**Selected excerpt:**
--- --- ---

GDPR is less than 4 months away and for many organisations in Ireland and across Europe if you asked are they ready for GDPR? The answer for many would be NO! Certification Europe is currently working with organisations across Ireland with the objective of helping them prepare for GDPR before the May 25th deadline. Check out our 7 tips that you need to address on your GDPR journey.
For many companies in Ireland, GDPR seems like a never-ending Rubik cube of complex regulations, all of which are vital for your company going forward. Organisations must quickly understand what procedures will be required to implement in order to demonstrate compliance to GDPR. The first hurdle for your CISO will be getting senior management buy-in. Management must be aware of what will happen if they fail to comply with GDPR. Ignorance will not be tolerated, so management buy-in must be 100%.
2. GDPR Audit
The first step when implementing any new procedures or management systems is to conduct a review of existing practices. This review or as we would call it a Gap Analysis would involve assessing the data procedures already in place against that of the guidelines based on GDPR and highlight what potential weaknesses appear.
This is a vital part of the process as it can be unclear what the threats to non-compliance can be. Every company is different so there is no point trying to compare even – like for like with an organisation that provides the same service as you, as procedures and personnel will differ greatly. Something as simple as an Excel spreadsheet on a desktop computer or a box under the desk with printed documents containing data on customers’ will be seen as a non-conformity against GDPR. This should all be ferreted out and clearly documented with When, How, and Why it was obtained; What you are going to do with it and How long you are going to keep it.
3. Data Transparency
One of the main objectives and for many, the most important objective of GDPR is to provide transparency of information for the individual. Organisations must clearly demonstrate and communicate to the individual what date you are collecting, why you want the data and how it will be used. Finally, you must show how you will protect the data from misuse or theft. This should be seen as a huge plus for organisations. This gives you, the company, a great opportunity to develop a trusting relationship with your audience that will allow a better opportunity to market your product or service going forward. This should not be underestimated.
4. Individuals’ Rights
GDPR is a big win for citizens. From May 25th GDPR will empower individuals with control over how their data is used. Key changes include.
The right to be informed
The right of access
The right to rectification
The right to be forgotten
The right to restrict processing
The right to data portability
The right to object
Rights in relation to automated decision making and profiling
All 8 are vital and must be adhered to but the most significant rights you must be aware of, from day one, is the rights of access and the right to be forgotten.
- Right of Access – Organisations must provide the individual with a record of all data they have and how it was acquired. This must be a free service. Failure to respond to the request with one month will result in possible penalties.
- Right to be forgotten – This goes beyond the usual unsubscribe from my email newsletter. Individuals will have the right at any time to contact your organisations and ask for all data to be removed.
5. Get Consent under GDPR
The rules around consent are clear: it must be freely given by the individuals; the information must be unambiguous, specific and no jargon and consent must be given affirmatively. You must also inform the individual of who you are, how you are using their information and that withdrawal of their consent is possible at any time.
You can quickly review this aspect of your data management systems by using this checklist.
- We have made the request for consent prominent and separate from our terms and conditions.
- We ask people to positively opt-in.
- We don’t use pre-ticked boxes or any other type of default consent.

--- --- ---

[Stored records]

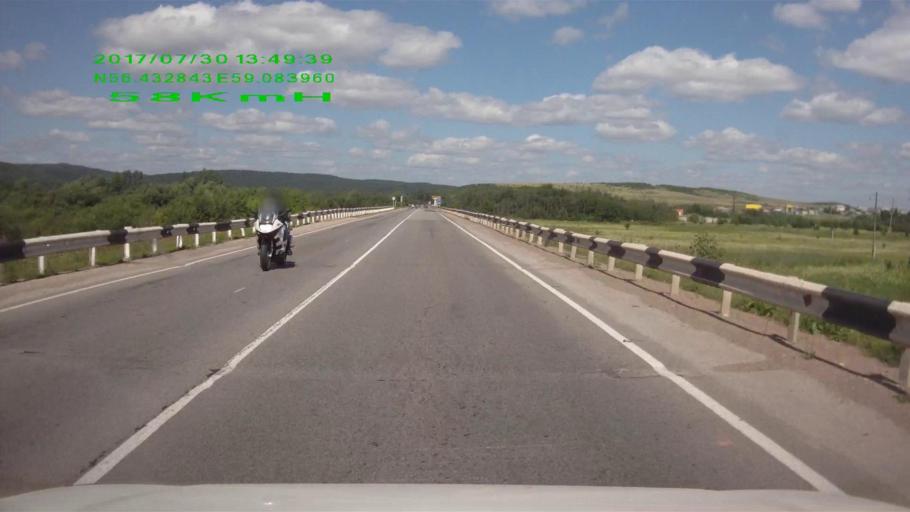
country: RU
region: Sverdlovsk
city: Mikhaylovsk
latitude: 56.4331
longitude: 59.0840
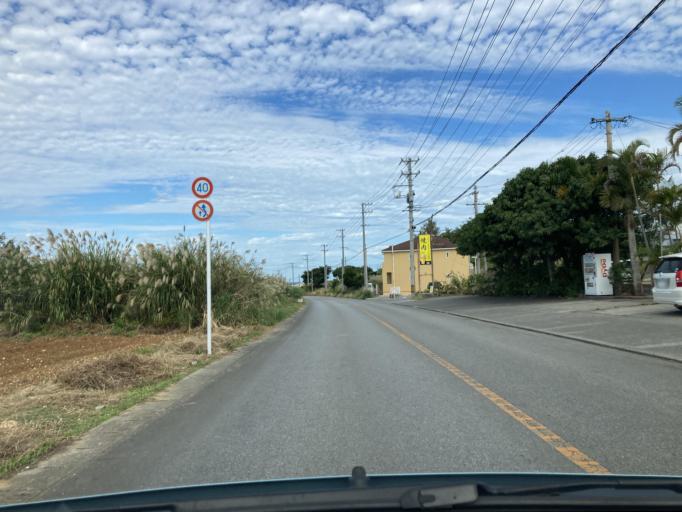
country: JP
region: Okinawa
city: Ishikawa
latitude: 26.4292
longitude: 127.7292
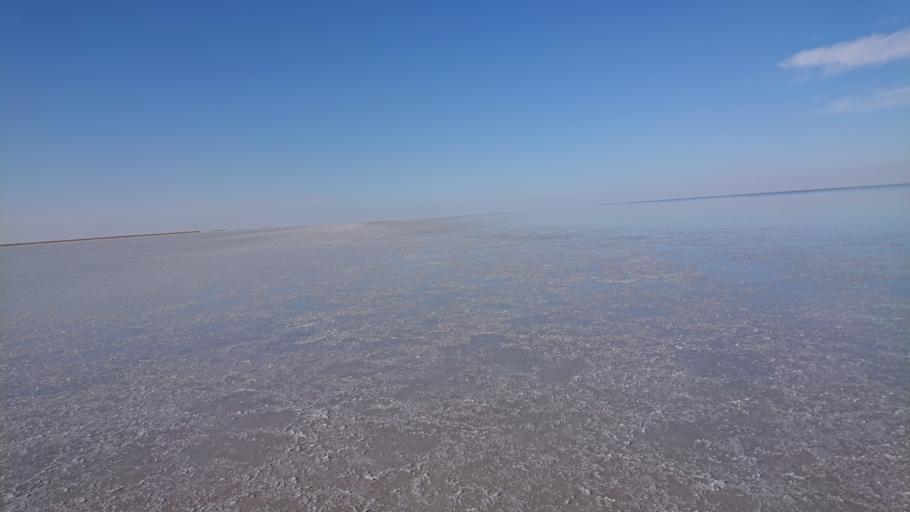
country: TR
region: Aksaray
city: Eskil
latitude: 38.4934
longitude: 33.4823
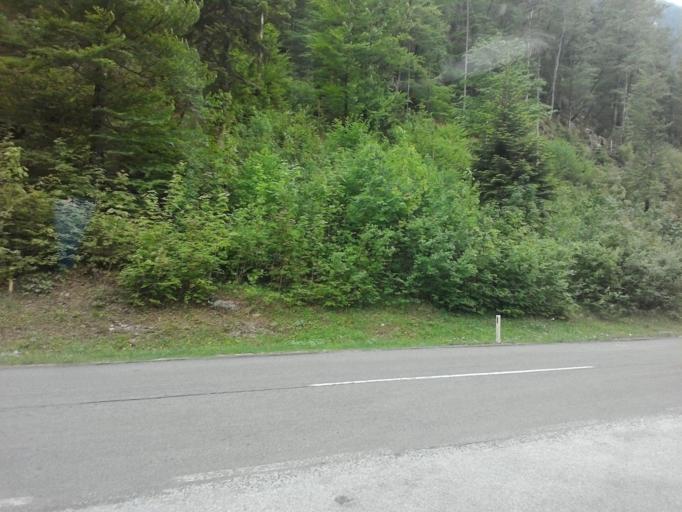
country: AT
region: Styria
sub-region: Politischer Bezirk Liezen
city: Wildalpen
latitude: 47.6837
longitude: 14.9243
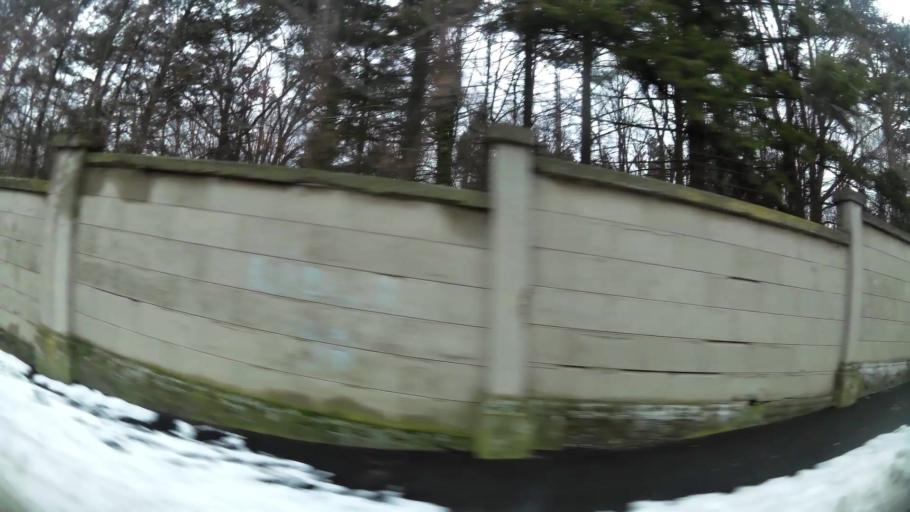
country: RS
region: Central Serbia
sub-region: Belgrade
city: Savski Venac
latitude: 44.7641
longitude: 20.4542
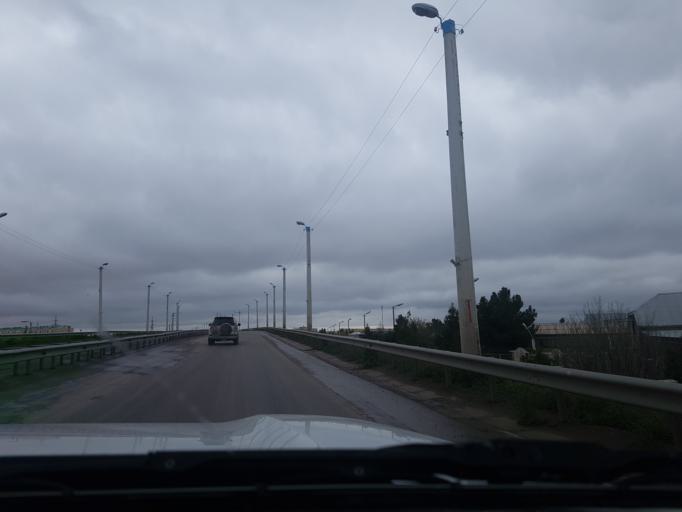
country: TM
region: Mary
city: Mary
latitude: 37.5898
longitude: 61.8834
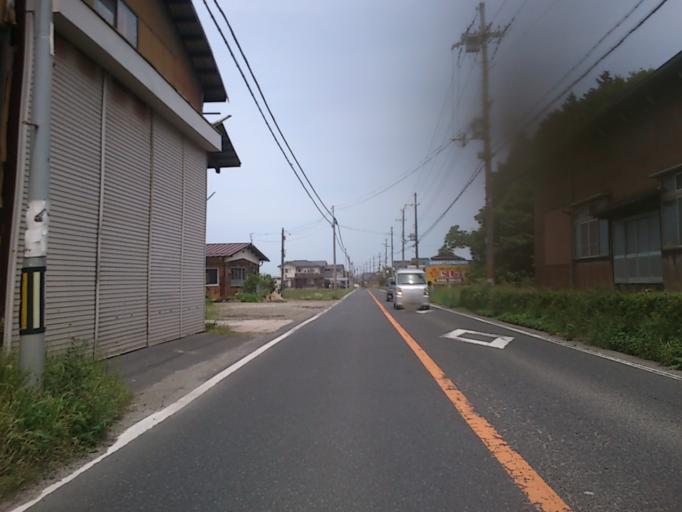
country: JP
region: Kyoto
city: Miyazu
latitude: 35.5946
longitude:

--- --- ---

**Tasks and exercises:**
1. Answer these questions using the GDPR article above:
(a) By what date does the article say organizations must be ready for GDPR?
(b) What name does the article give to the review of existing data practices?
(c) Which two individual rights does the article call the most significant from day one?
2. Pick up the GDPR article above after its final sentence and keep writing in the same style.

**Final answers:**
1.
(a) May 25th
(b) A Gap Analysis
(c) The right of access and the right to be forgotten

2.
- We use clear, plain language that is easy to understand.
- We specify why we want the data and what we’re going to do with it.
- We give the individual options to consent separately to different purposes and types of processing.
- We name our organisation and any third-party controllers who will be relying on the consent.
- We tell individuals they can withdraw their consent.
- We ensure that individuals can refuse to consent without detriment.
- We avoid making consent a precondition of a service.
- If we offer online services directly to children, we only seek consent if we have age-verification measures (and parental-consent measures for younger children) in place.
If you are unable to tick all these boxes then you are at risk not being compliant with GDPR after May 25th.
6. Train your staff
The 2017 Insider Threat Intelligence Report revealed 68% of data breaches were caused by employee or contractor negligence. Training on what GDPR is and how it will affect all areas of the organisations should be communicated to all members of the organisations.
It is important to also train your staff on how any new procedures or management systems that will be put in place are to help demonstrate GDPR compliance. For example, if you implement ISO 27001 there are Implementation and Lead Auditor training courses that can prepare your staff for potential data breaches, along with workshops that can be held in conjunction with conducting a GDPR Gap Analysis.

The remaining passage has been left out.